··· EXERCISE INPUT
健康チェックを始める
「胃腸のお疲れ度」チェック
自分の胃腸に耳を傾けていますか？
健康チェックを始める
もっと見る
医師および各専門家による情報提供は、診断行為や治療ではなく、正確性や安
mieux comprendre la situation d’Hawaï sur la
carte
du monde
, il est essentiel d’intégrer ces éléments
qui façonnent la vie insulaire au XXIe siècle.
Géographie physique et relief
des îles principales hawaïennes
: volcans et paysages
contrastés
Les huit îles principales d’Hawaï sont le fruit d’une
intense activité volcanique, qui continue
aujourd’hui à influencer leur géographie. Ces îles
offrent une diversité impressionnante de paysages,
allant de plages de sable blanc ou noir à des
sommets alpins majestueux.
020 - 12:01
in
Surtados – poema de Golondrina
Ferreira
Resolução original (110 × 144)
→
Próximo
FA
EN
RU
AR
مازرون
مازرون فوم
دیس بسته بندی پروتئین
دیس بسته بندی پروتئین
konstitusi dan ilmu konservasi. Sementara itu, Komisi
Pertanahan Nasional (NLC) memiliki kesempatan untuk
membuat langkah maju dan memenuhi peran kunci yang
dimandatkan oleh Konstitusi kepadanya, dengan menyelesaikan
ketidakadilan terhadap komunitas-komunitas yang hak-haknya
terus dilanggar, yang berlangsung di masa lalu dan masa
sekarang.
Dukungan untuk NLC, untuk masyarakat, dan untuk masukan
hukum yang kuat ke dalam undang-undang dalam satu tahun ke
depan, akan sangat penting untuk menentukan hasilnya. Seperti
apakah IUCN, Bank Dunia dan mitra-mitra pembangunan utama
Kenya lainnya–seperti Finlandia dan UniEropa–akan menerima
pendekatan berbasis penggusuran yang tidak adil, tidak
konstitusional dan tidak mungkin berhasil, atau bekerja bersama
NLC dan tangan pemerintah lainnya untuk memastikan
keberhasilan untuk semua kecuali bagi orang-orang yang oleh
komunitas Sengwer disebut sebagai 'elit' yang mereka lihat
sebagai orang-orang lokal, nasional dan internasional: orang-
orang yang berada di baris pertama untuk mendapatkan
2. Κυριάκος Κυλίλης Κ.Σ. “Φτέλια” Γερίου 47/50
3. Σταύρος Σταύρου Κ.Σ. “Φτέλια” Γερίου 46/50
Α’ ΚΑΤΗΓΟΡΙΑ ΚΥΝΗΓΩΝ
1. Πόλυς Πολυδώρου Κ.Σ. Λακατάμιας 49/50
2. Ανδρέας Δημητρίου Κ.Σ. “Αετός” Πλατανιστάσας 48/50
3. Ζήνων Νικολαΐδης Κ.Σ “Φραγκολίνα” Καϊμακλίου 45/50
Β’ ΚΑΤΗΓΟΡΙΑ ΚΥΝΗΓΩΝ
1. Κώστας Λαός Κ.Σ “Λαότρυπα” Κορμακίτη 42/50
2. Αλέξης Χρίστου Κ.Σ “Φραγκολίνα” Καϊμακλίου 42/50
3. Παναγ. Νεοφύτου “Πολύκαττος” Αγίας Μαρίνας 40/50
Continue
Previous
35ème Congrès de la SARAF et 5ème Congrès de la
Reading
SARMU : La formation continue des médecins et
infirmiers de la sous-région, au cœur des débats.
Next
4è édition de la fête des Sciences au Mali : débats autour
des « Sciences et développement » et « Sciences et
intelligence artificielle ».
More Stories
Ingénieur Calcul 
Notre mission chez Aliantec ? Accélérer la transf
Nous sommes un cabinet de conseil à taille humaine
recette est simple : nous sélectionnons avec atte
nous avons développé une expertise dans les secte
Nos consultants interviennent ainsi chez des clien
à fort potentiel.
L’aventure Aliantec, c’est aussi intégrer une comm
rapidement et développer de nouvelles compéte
······
> _WHAT YOU ARE ASKED TO DO_
Search the material above for the word "ΚΑΤΗΓΟΡΙΑ", then copy each line that holds it.

> _TASK OUTPUT_
Α’ ΚΑΤΗΓΟΡΙΑ ΚΥΝΗΓΩΝ
Β’ ΚΑΤΗΓΟΡΙΑ ΚΥΝΗΓΩΝ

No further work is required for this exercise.